Diversification of the student body is a “compelling state [govt.] interest” but race can only be used as a plus in admissions, not used to meet a quota or satisfy an agenda of any kind. Neither the University of North Carolina nor Harvard could reasonably make the claim that their admissions process did not violate the 14th amendment.
The Supreme Court gave reasoning to their decision saying “nothing prohibits universities from considering an applicant’s discussion of how race affected the applicant's life, so long as that discussion is concretely tied to a quality of character or unique ability that the particular applicant can contribute to the university.”
This decision is of utmost importance because it calls for the revision of many admissions processes around the world. Affirmative action was passed with executive order 11246 in 1965 and upheld in 1978 as long as race was considered with other factors as well. How will this ruling impact underrepresented minorities?
For full-time first-year undergraduate students, 25% of students go to two-year colleges, 43% to a minimally selective college, 3% to a for-profit college (schools that rely on investors to make money) and 30% to a selective college.
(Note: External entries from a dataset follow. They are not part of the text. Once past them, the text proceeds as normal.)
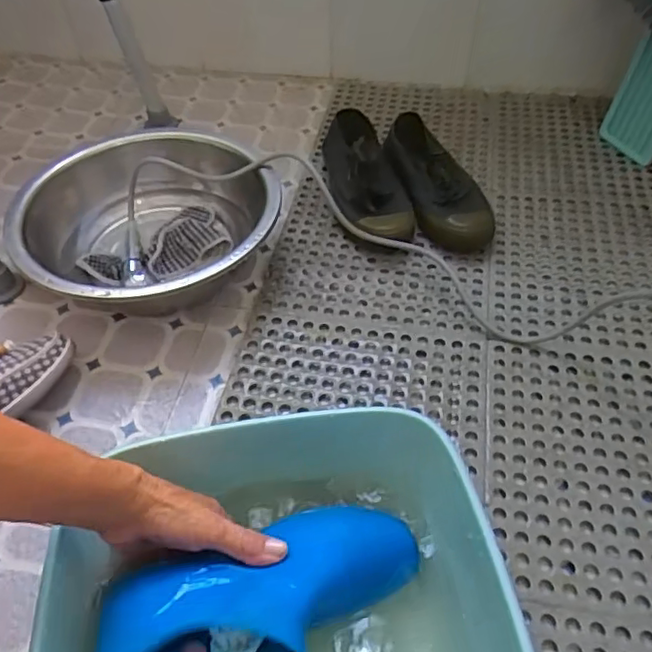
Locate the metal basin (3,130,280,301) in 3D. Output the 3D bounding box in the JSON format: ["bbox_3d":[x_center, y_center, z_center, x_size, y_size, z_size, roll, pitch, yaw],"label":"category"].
[{"bbox_3d":[-0.220,-0.122,0.761,0.302,0.101,0.309,-1,48,1],"label":"metal basin"}]

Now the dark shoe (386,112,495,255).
[{"bbox_3d":[0.158,-0.204,0.846,0.108,0.071,0.245,-12,49,-8],"label":"dark shoe"}]

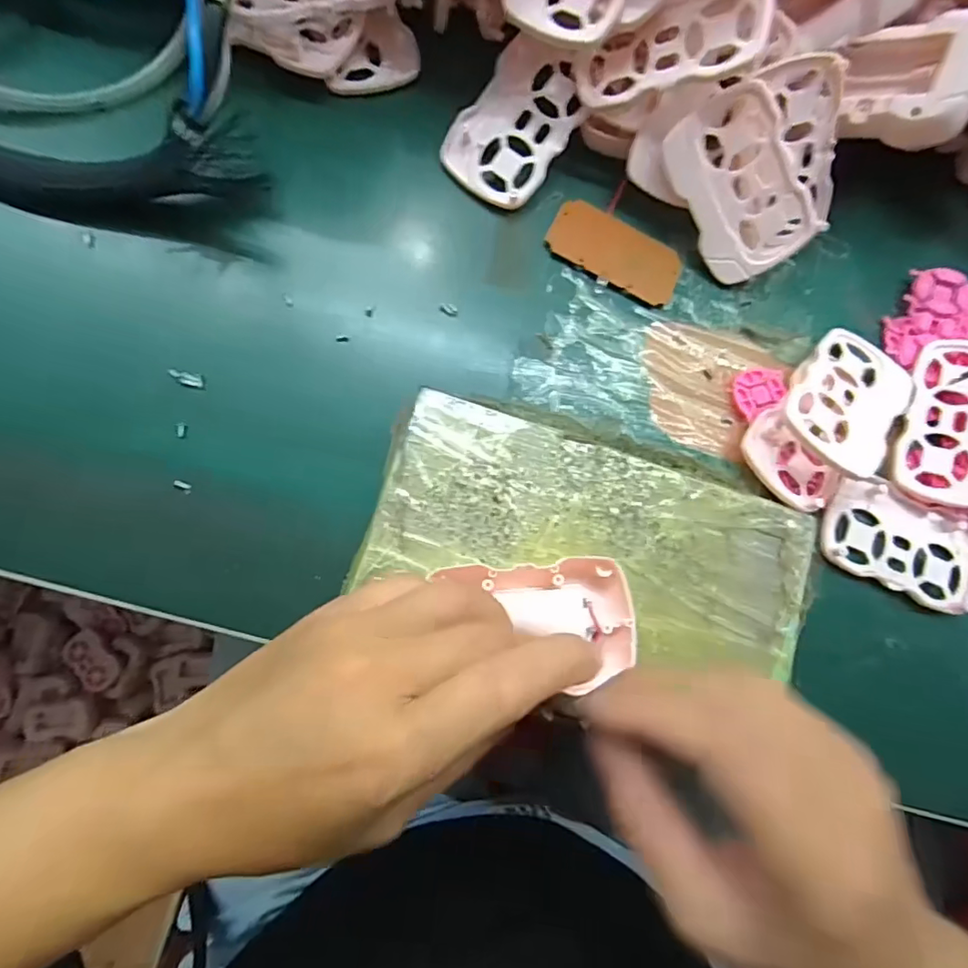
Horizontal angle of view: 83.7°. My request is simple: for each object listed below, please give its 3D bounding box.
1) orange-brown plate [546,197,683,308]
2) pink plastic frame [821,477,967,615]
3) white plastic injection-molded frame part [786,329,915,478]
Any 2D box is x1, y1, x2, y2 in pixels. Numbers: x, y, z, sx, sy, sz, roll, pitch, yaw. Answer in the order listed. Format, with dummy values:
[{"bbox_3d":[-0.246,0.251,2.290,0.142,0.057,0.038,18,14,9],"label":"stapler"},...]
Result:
[{"bbox_3d":[0.073,-0.128,0.296,0.074,0.004,0.038,25,79,-3],"label":"orange-brown plate"},{"bbox_3d":[0.227,0.031,0.291,0.089,0.012,0.053,22,79,-4],"label":"pink plastic frame"},{"bbox_3d":[0.191,-0.043,0.286,0.056,0.009,0.086,40,66,5],"label":"white plastic injection-molded frame part"}]

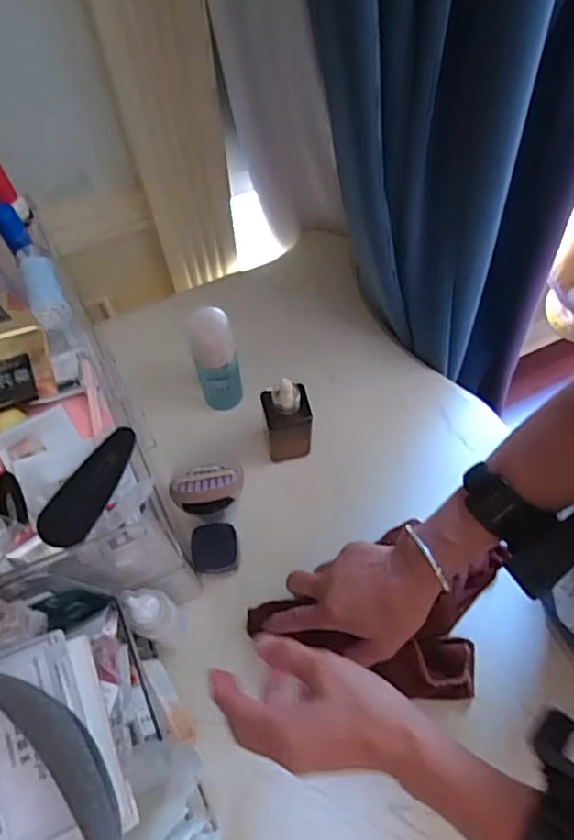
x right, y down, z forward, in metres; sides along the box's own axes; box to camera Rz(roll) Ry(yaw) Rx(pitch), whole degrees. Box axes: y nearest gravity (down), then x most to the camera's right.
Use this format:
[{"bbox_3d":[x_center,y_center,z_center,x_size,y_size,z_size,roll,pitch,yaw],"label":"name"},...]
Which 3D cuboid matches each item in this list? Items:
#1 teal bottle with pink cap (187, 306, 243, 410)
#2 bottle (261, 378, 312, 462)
[{"bbox_3d":[-0.074,-0.058,0.607,0.043,0.130,0.048,-14,64,-6],"label":"teal bottle with pink cap"},{"bbox_3d":[0.000,0.004,0.593,0.046,0.127,0.042,-4,63,-1],"label":"bottle"}]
It is more likely for underrepresented minorities (Latinos, African Americans, and Native Americans) to attend two-year or less selective colleges.
For example, under 38% of Latino and African American and Native American students attend a two-year institution, each demographic is higher than the overall 25% number of all undergraduate students which includes Asian, mixed race and White students who are more likely to attend highly selective schools.
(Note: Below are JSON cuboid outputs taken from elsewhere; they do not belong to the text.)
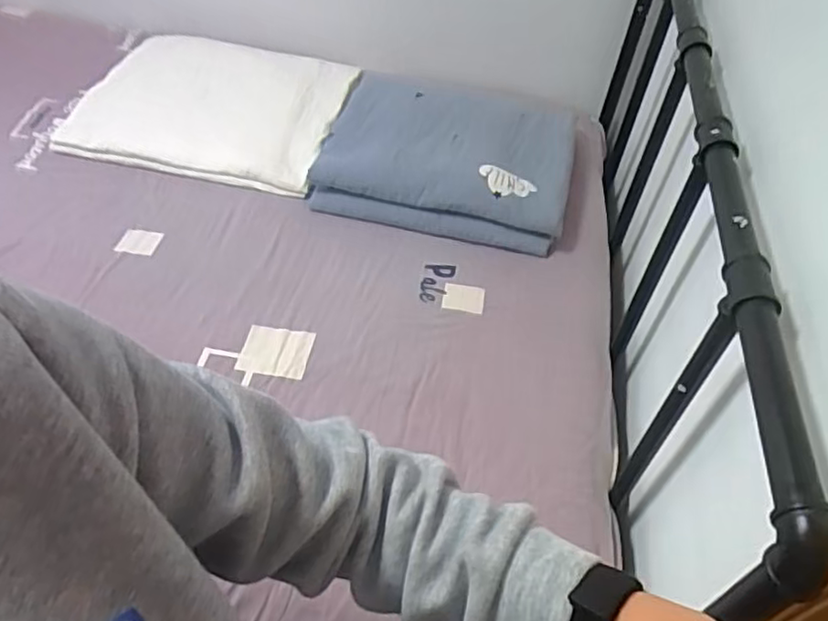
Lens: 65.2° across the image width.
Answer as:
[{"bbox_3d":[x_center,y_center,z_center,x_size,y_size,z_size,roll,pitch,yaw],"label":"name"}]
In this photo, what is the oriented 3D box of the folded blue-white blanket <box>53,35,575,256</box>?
[{"bbox_3d":[-0.221,-0.460,1.548,1.185,0.168,0.508,13,48,5],"label":"folded blue-white blanket"}]

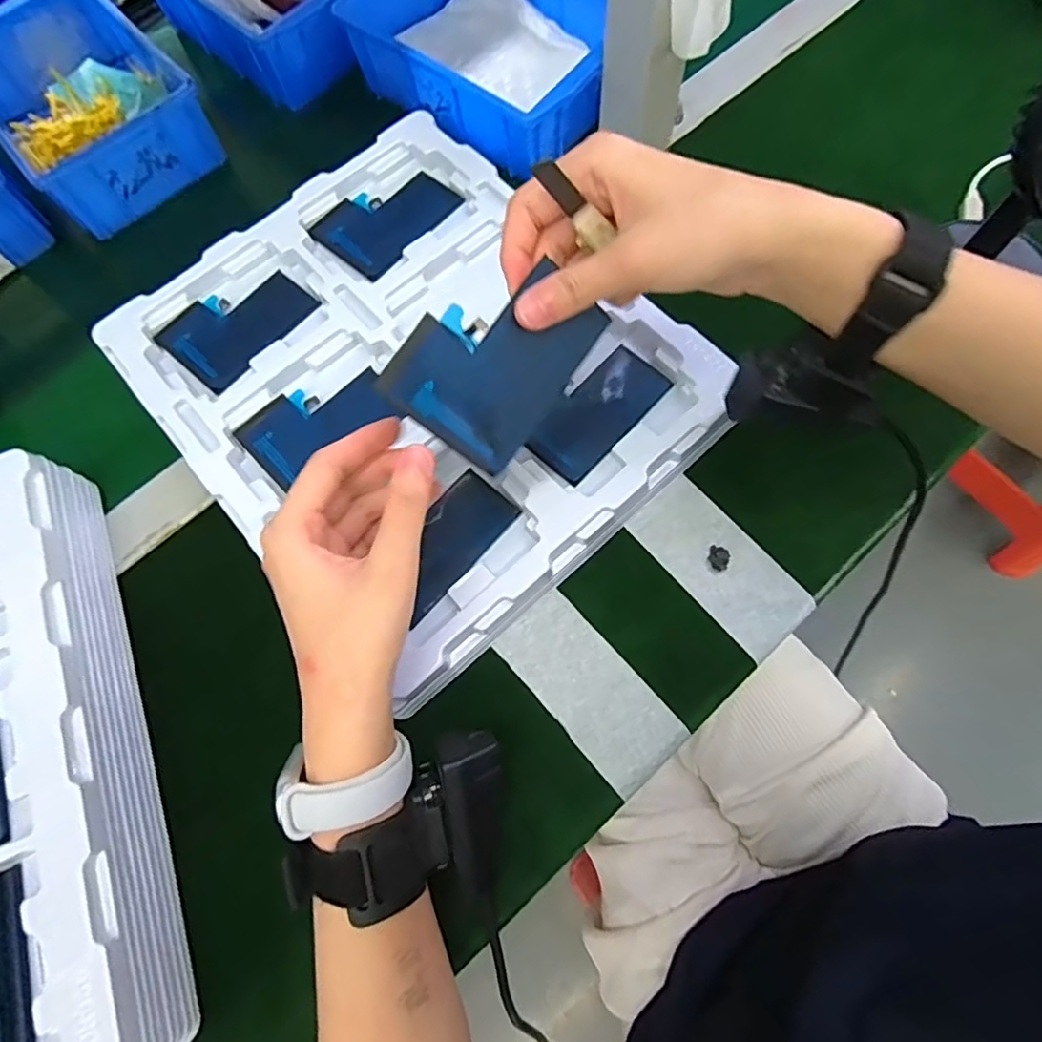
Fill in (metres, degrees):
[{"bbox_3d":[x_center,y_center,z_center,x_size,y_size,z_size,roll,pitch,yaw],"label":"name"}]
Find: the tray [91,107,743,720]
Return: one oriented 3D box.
[{"bbox_3d":[-0.069,-0.098,0.378,0.279,0.035,0.328,-41,74,-11],"label":"tray"}]

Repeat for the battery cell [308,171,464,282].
[{"bbox_3d":[-0.095,-0.213,0.418,0.070,0.008,0.091,40,77,14],"label":"battery cell"}]

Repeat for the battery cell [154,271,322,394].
[{"bbox_3d":[-0.188,-0.133,0.397,0.068,0.005,0.090,38,77,14],"label":"battery cell"}]

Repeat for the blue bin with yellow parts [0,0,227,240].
[{"bbox_3d":[-0.355,-0.337,0.480,0.136,0.055,0.198,-40,74,-10],"label":"blue bin with yellow parts"}]

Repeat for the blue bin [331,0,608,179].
[{"bbox_3d":[-0.025,-0.370,0.462,0.202,0.058,0.137,38,77,14],"label":"blue bin"}]

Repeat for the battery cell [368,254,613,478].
[{"bbox_3d":[-0.010,-0.071,0.258,0.066,0.004,0.085,37,91,-22],"label":"battery cell"}]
Latinos, African American and Native American students will be largely unaffected by the ruling of the Supreme Court simply because they are more likely to attend either two-year or less-selective college.
This is because less selective colleges and two-year colleges did not have to use affirmative action in their admissions process because they were already serving these underrepresented communities and if they were using affirmative action, it was not for diversification purposes. Highly selective colleges are more likely to have used affirmative action and consider races.
Most of these highly selective universities are private as well when two-thirds of undergraduate students at a Four-year institution attend a public university. The private, highly selective universities are more selective because they often have a smaller student population than public universities. These are the same universities who were using race in their admissions process and affirmative action in a much more impactful way.
Latino, African American and Native students were already mostly attending schools that did not use affirmative action even before this ruling. Under 15% of Latino, African American and 8% of Native students were attending schools that did use affirmative action before this ruling. In comparison, 32% of Asian students, 26% of White students, and 23% of mixed race students were attending schools that did use affirmative action before this ruling. It is important to note that it is not known how affirmative action was being used, just that it was being used.
So, what do all of those numbers mean? Well, it is hard to tell right now but a likely impact of the ruling is that less-selective universities could see even more applicants from underrepresented minorities.
On the other hand, highly selective universities may see a dip in applicants from underrepresented minorities because they know race will no longer have such an important role as it once did. Many of these underrepresented students were already attending less-selective schools that will not be affected by this ruling. It is too early to tell the long-term implications of this decision, hopefully we continue to see underrepresented minority students continue to apply to colleges and universities regardless of their selectiveness because higher education is becoming more and more essential in today's society.